Expected Result Table:
employee_id | entry_datetime | entry_flag | salary | entry_switches |
---|---|---|---|---|
1234 | 2023-07-15 08:00:00 | 1 | 50000 | 0 |
1234 | 2023-07-15 09:00:00 | 2 | 50000 | 1 |
1234 | 2023-07-15 10:00:00 | 0 | 50000 | 2 |
1234 | 2023-07-15 11:00:00 | 0 | 50000 | 1 |
1234 | 2023-07-15 12:00:00 | 1 | 50000 | 1 |
1234 | 2023-07-15 13:00:00 | 3 | 50000 | 2 |
5678 | 2023-07-15 08:30:00 | 2 | 75000 | 0 |
5678 | 2023-07-15 09:30:00 | 2 | 75000 | 0 |
5678 | 2023-07-15 10:30:00 | 3 | 75000 | 1 |
5678 | 2023-07-15 11:30:00 | 4 | 75000 | 2 |
5678 | 2023-07-15 12:30:00 | 4 | 75000 | 1 |
5678 | 2023-07-15 13:30:00 | 6 | 75000 | 1 |
How can I achieve this resulting table using a SQL query in BQ?
Edit:
My Attempt:
WITH prev_entries AS ( -- get previous entry flags for each row
SELECT *,
LAG(entry_flag) OVER (PARTITION BY employee_id ORDER BY entry_datetime) AS prev_entry_flag,
ROW_NUMBER() OVER (PARTITION BY employee_id ORDER BY entry_datetime) AS rn
FROM `my-project.my_dataset.employee_entries`
),
-- deals with situation where there is no previous entry for an employee_id
entry_changes AS (
SELECT * EXCEPT (prev_entry_flag, rn),
CASE
WHEN rn=1 THEN entry_flag
ELSE prev_entry_flag
END AS prev_entry_flag
FROM prev_entries
)
SELECT employee_id,
entry_datetime,
entry_flag,
prev_entry_flag,
-- trying find a way to change this window fucntion to only count the last 2 hours, or find an alternative solution to this problem
SUM(CASE WHEN entry_flag IS DISTINCT FROM prev_entry_flag THEN 1 ELSE 0 END) OVER (PARTITION BY employee_id ORDER BY entry_datetime ROWS BETWEEN UNBOUNDED PRECEDING AND CURRENT ROW) AS switch_count
FROM entry_changes
ORDER BY
employee_id, entry_datetime;
If we can not use rows range by time in window function, we can (self) JOIN table with condition as
ROWS between <preceding 2 hours> and current
We use comparison as >=
and <=
to include first and current row.
Then, calculate entry_flag changes for every row for left table.
See example
with ranged_data as(
select ee1.*
,ee2.id id2,ee2.entry_datetime edt2, ee2.entry_flag flag2
,case when lag(ee2.entry_flag,1,ee2.entry_flag)

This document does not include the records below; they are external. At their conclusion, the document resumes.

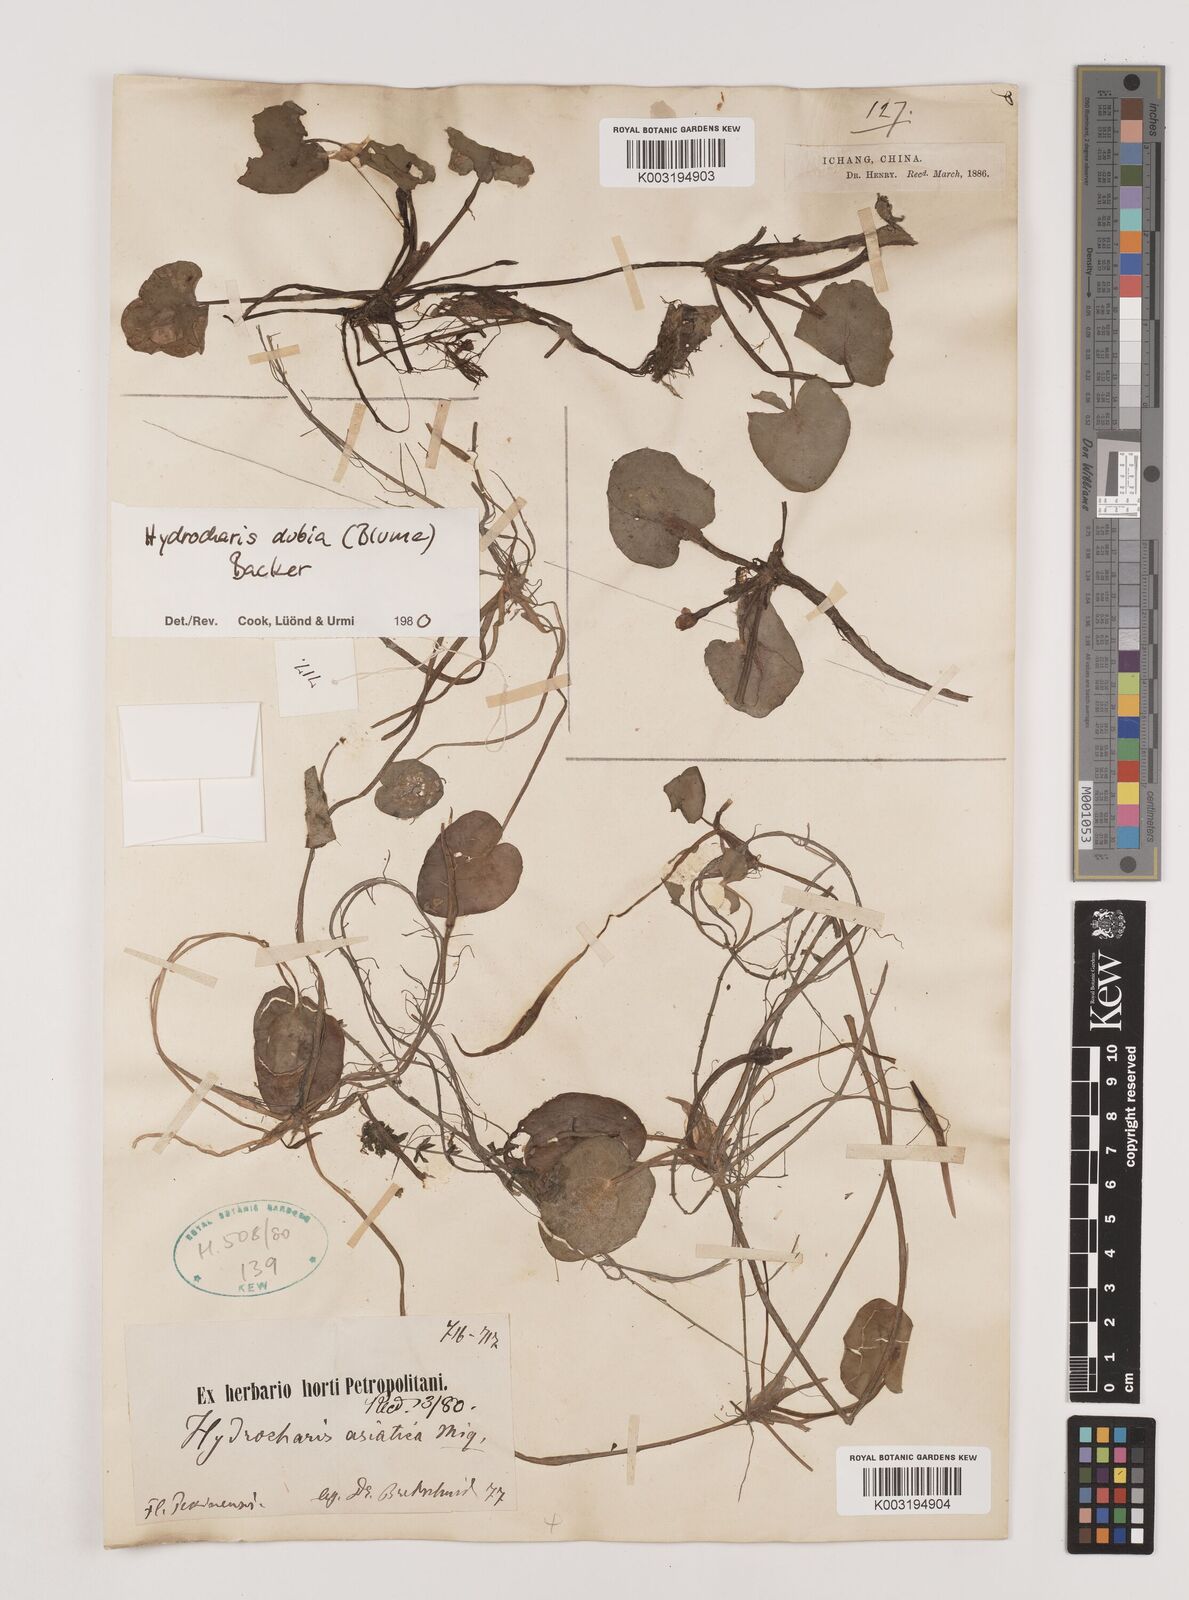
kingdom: Plantae
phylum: Tracheophyta
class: Liliopsida
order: Alismatales
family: Hydrocharitaceae
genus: Hydrocharis
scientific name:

over(partition by ee1.employee_id,ee1.entry_datetime
order by ee2.entry_datetime)
=ee2.entry_flag
then 0
when coalesce(
lag(ee2.entry_flag,1,ee2.entry_flag)
over(partition by ee1.employee_id,ee1.entry_datetime
order by ee2.entry_datetime)
,ee2.entry_flag) is null
then 0
else 1
end chng_flag
from employee_entries ee1
left join employee_entries ee2 on ee1.employee_id=ee2.employee_id
and ee2.entry_datetime<=ee1.entry_datetime
-- and ee2.entry_datetime>=dateadd(hour,-2,ee1.entry_datetime)
and ee2.entry_datetime>=datetime_add(ee1.entry_datetime, interval -2 hour)
)
select id,employee_id,entry_datetime,entry_flag,salary
,sum(chng_flag) entry_switches
,string_agg(id2,'-') ids
,string_agg(case when flag2 is null then 'null' else flag2 end,'-') entry_flags
from ranged_data
group by employee_id,entry_datetime,entry_flag,salary
Used simplified check for null=null
as coalesce(null, null) is null. May be, IS DISTINCT FROM is better here.
I will add id column to table only for clarity.